The former Belgian prime minister called the target "ambitious, but necessary".
"It shows that we are serious. It will build momentum. It will give a transformative boost to reforms and it will generate interest, investments and better understanding, and encourage us all to work together," he said.
The enlargement will remain a "merit-based process", Michel said, citing the criteria relating to rule of law, judicial independence, economic reforms and aligning with the EU's foreign policy.
He also touched on the EU's controversial unanimous decision-making process that some argue have made the bloc less efficient and less effective.
"Completely scrapping unanimity could be throwing the baby out with the bath water," he said.
Slovenia's Prime Minister Robert Golob told the forum that EU preparations for accession "must happen in the next 12 months or they will not happen for a very long time", words that reflect the frustration of the slow enlargement process.
France's President Emmanuel Macron said on Monday that the EU needs to reform if it wants to admit new members.
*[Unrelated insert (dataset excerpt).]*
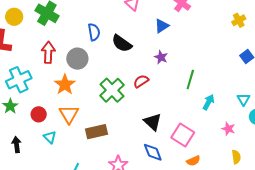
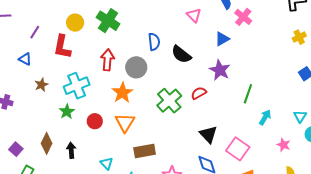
purple star: (161, 57) -> (220, 70), size x1.5
brown rectangle: (97, 132) -> (145, 151), moved
cyan triangle: (50, 137) -> (106, 163), moved

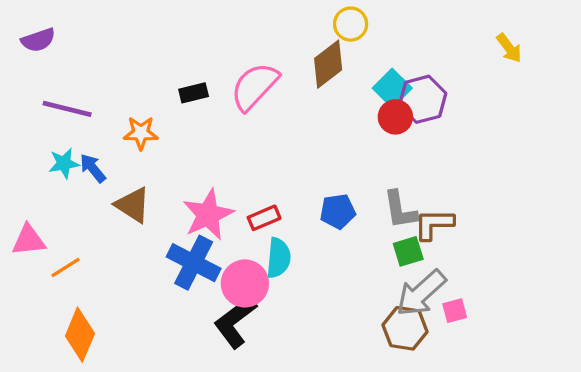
"The risk is to think we can enlarge without reform, I can testify that it is hard enough for Europe to advance on sensitive topics with 27 members. With 32 or 35 members, it won't be any easier," he told the annual meeting of French ambassadors in Paris.
"We will need audacity, to accept more integration in some areas and maybe even a multispeed Europe," he said, without specifying what he meant by "multispeed" Europe.
Intense discussion
Carl Bildt, former Swedish prime minister and now co-chair of the European Council on Foreign Relations, or ECFR, said the discussion on EU enlargement is heating up, and now Michel says that both applicants and the EU should be ready for enlargement by 2030.
"I'm not entirely certain what he means by that, and I'm not entirely certain he knows himself," Bildt said in a post on X, formerly Twitter.
Piotr Buras and Engjellushe Morina, senior fellows at the ECFR, noted in a paper last month that "supporters of enlargement should be under no illusion" despite the increased support.
"Skepticism and concerns about the prospects for an enlarged union are still widespread, and these powerful currents will inevitably resurface," they wrote, citing the recent grain dispute when Poland, regarded as Ukraine's strong supporter, sought to prevent the entry of Ukrainian agricultural products into the single market.
Philip Pilkington, an Irish economist, questioned the readiness of two new candidate members of Ukraine and Moldova.
He said that problems arise on the reconstruction of Ukraine, which the World Bank currently estimates at $411 billion, but the EU's total regional development budget last year was only $32.6 billion.